Panot a aussi pointé du doigt des municipalités qui, selon elle, auraient été laissées au centre ou à la droite parce que d’autres acteurs politiques « ont refusé justement les fusions », citant Bordeaux, Cherbourg et le Kremlin‑Bicêtre.
Le texte d’origine note que la députée a omis de mentionner certaines villes — Paris, Rennes ou Montpellier — où des candidats socialistes ont été élus sans l’appui de LFI. Cette observation souligne la diversité des situations locales et la complexité des alliances municipales.
La « percée » revendiquée par LFI
Mathilde Panot s’est néanmoins félicitée de ce qu’elle appelle la « percée » de La France insoumise au cours de ces municipales.
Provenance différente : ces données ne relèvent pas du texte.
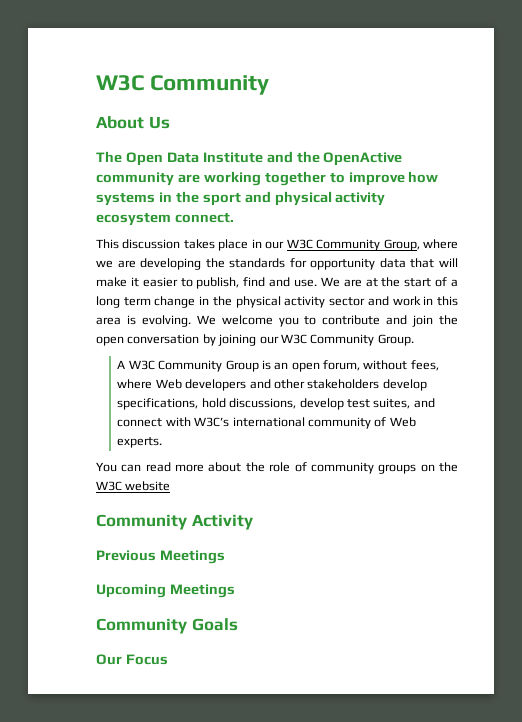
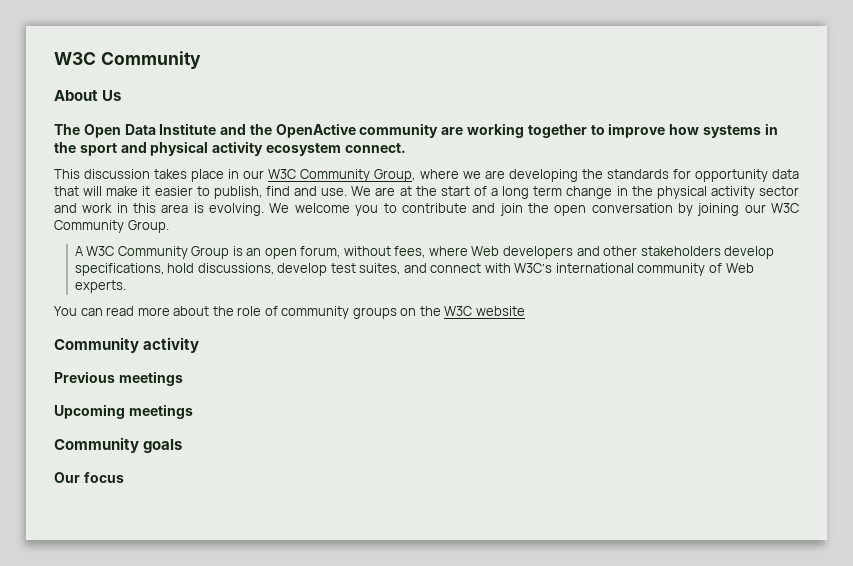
[191,514,253,530] Activity -> [143,337,200,353] activity
[159,550,225,564] Meetings -> [118,371,183,386] meetings
[169,584,235,598] [96,618,238,634] Meetings // Community Goals -> [128,404,193,419] [54,437,183,453] meetings // Community goals
[125,654,168,665] Focus -> [83,472,124,483] focus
Elle a cité des gains et des échecs contrastés : la conquête de villes comme Roubaix et Vénissieux, et des défaites à Toulouse et Limoges au second tour.
« Nous allons diriger une dizaine de villes dans lesquelles nous allons faire retrouver à la fois une fierté et une dignité populaire », a‑t‑elle affirmé, en rappelant que le mouvement existe depuis « seulement dix ans ». Selon elle, cette progression doit permettre d’inscrire dans les conseils municipaux « des militants associatifs, des militants syndicaux, mais aussi des mamans célibataires, des gens qui luttent pour le logement digne ».
La déclaration met en avant la volonté de renouveler les profils présents dans l’action municipale et de « rompre avec une vieille manière de faire de la politique », formulation qui résume la posture affichée par LFI après le scrutin.
Au final, les prises de parole montrent un paysage politique de gauche fragmenté, où s’entremêlent demandes de clarification, stratégies d’alliance locales et lectures divergentes des résultats du second tour des municipales 2026. Les propos échangés lundi 23 mars 2026 témoignent d’un débat interne sur la manière d’affronter, collectivement ou séparément, la montée de l’extrême droite sur certains territoires.